Assim, se os rumores anteriores já nos deixavam curiosos, os novos esquemas técnicos que escaparam de uma fabricante de capas mostram que o iPhone Ultra (o nome mais provável para o dobrável) vai ser ainda mais elegante do que se pensava. Ou seja, a Apple não quer apenas entrar no mercado dos dobráveis, quer entrar a ditar as regras daquilo que o formato tem de ser capaz de oferecer.
De forma muito resumida, a grande novidade é a espessura. Esquece os “tijolos” que mal cabem no bolso; a Apple está a preparar algo que desafia as leis da física para um dispositivo com dois ecrãs.
iPhone Ultra: A “dieta” que a Samsung não estava a prever, nem quer fazer.
Portanto, de acordo com este leak vindo diretamente do lado da produção de componentes, o iPhone Ultra terá apenas 9,23 mm de espessura quando fechado. Para teres uma noção, é um número bastante mais baixo face às as previsões anteriores que apontavam para algo entre os 9,5 mm e os 9,8 mm. Portanto, estamos a falar de um dispositivo que, mesmo dobrado, se aproxima perigosamente da espessura de um smartphone tradicional!
Mais concretamente, quando incluímos o “caroço” das câmaras, a espessura sobe para os 13 mm. Aqui é onde a Apple ganha pontos na comparação direta: o Galaxy Z Fold 7 da Samsung tem 8,9 mm de corpo, mas salta para os 14 mm se contarmos com as câmaras. Assim, no fim do dia, o iPhone Ultra poderá sentir-se muito mais equilibrado no bolso e na mão do que o seu principal rival.

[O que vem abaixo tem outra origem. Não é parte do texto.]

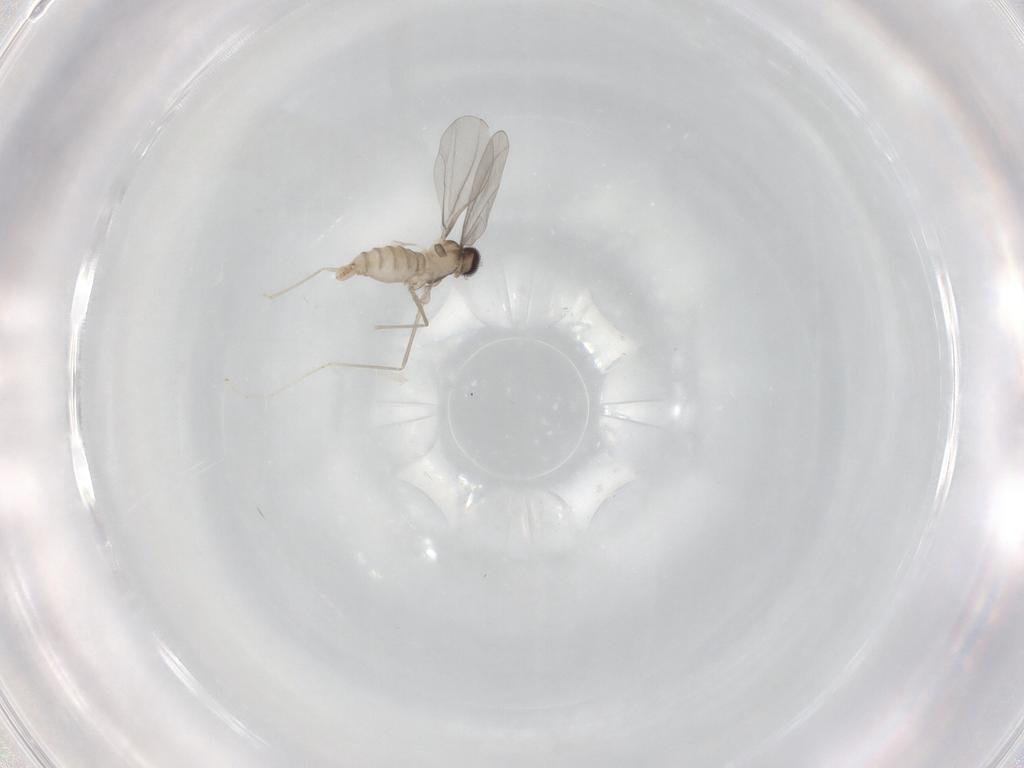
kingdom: Animalia
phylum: Arthropoda
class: Insecta
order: Diptera
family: Cecidomyiidae
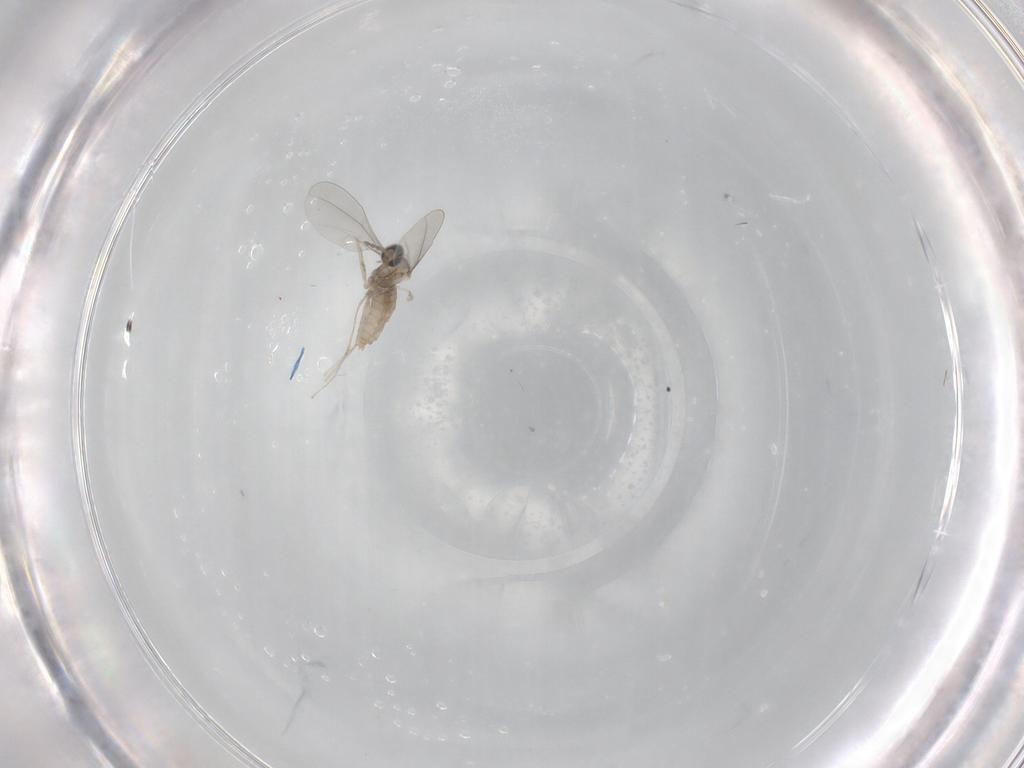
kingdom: Animalia
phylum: Arthropoda
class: Insecta
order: Diptera
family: Cecidomyiidae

O formato “Wide”: Um tablet que cabe numa mão
Outro detalhe muitíssimo interessante é que a Apple não vai seguir o formato estreito da linha Fold da Samsung. Em vez disso, o iPhone Ultra terá um design mais largo, na linha do que vimos no Huawei Pura X Max. Ou seja, quando o telefone está fechado, parece um iPhone normal e usável. Depois, quando se abre, transforma-se num ecrã massivo que realmente faz sentido para produtividade.
Este formato “Wide Fold” parece ser a grande aposta de 2026, com a Samsung a correr agora atrás do prejuízo com o seu Galaxy Z Wide Fold.

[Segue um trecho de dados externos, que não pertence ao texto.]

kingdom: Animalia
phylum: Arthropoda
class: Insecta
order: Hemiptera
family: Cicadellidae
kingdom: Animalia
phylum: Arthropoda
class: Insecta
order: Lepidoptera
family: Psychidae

No fundo, a Apple está a aproveitar o seu 20.º aniversário para lançar um produto que não seja apenas uma curiosidade tecnológica, mas sim o substituto definitivo para quem quer um iPhone e um iPad num único pacote. A execução tem de ser perfeita, porque depois de tantos anos de espera, os fãs não vão perdoar falhas na dobradiça ou no vinco do ecrã.

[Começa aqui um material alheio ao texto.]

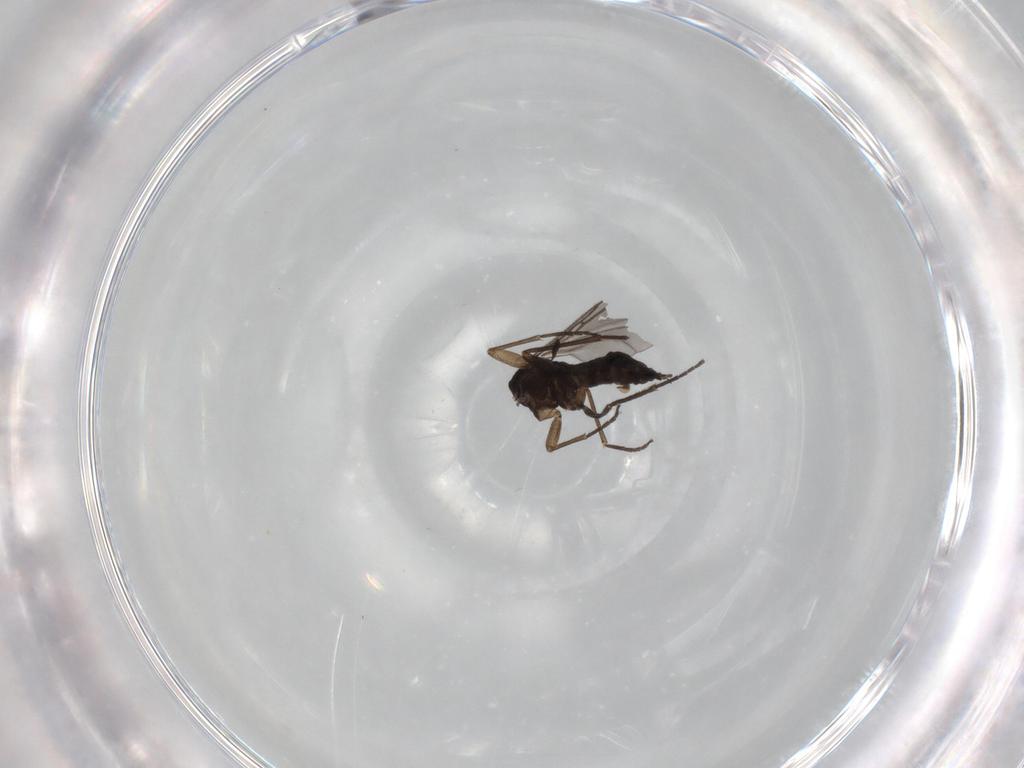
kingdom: Animalia
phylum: Arthropoda
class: Insecta
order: Diptera
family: Sciaridae
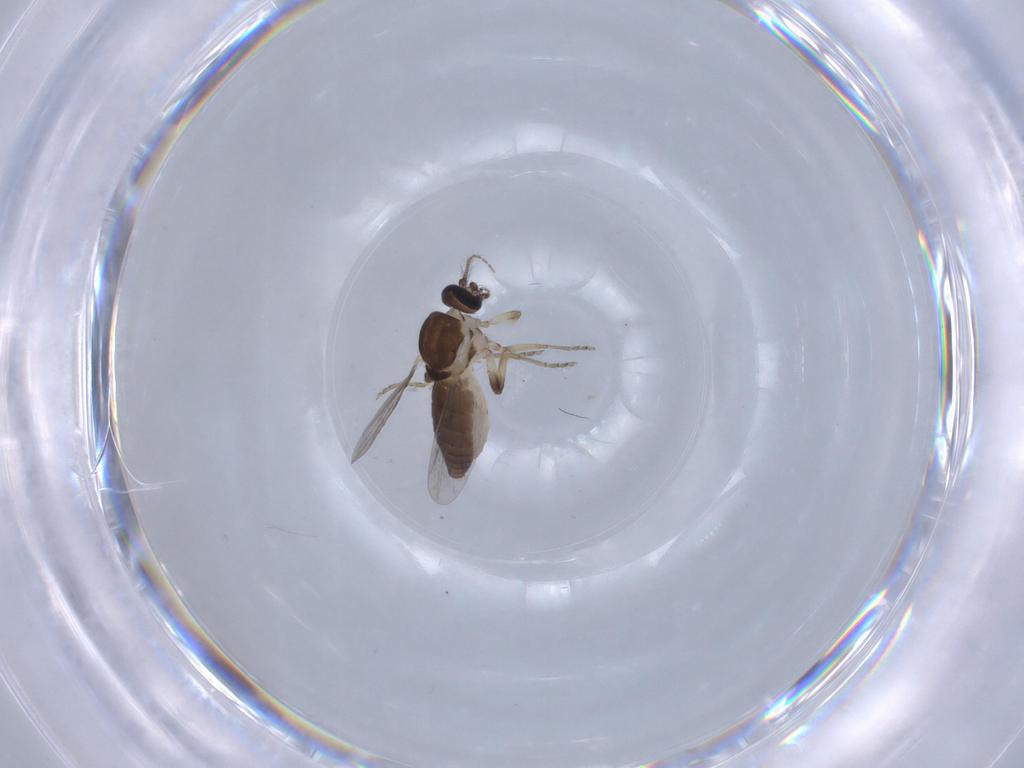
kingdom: Animalia
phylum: Arthropoda
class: Insecta
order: Diptera
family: Ceratopogonidae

Conclusão: O “terramoto” de setembro está a chegar
O iPhone Ultra tem tudo para ser o maior lançamento da Apple na última década. Se estes 9,23 mm se confirmarem, a Apple resolve de uma assentada o maior problema dos dobráveis: o volume excessivo. Resta saber se esta “magia” na espessura vai comprometer a bateria ou se a eficiência dos chips de 2nm vai conseguir compensar o espaço reduzido.
O meu palpite é que este será o dispositivo que vai finalmente convencer os mais duvidosos a dobrar o telemóvel. Afinal de contas, quando a Apple entra num mercado, ela não entra para ser a primeira, entra para ser a que define o padrão.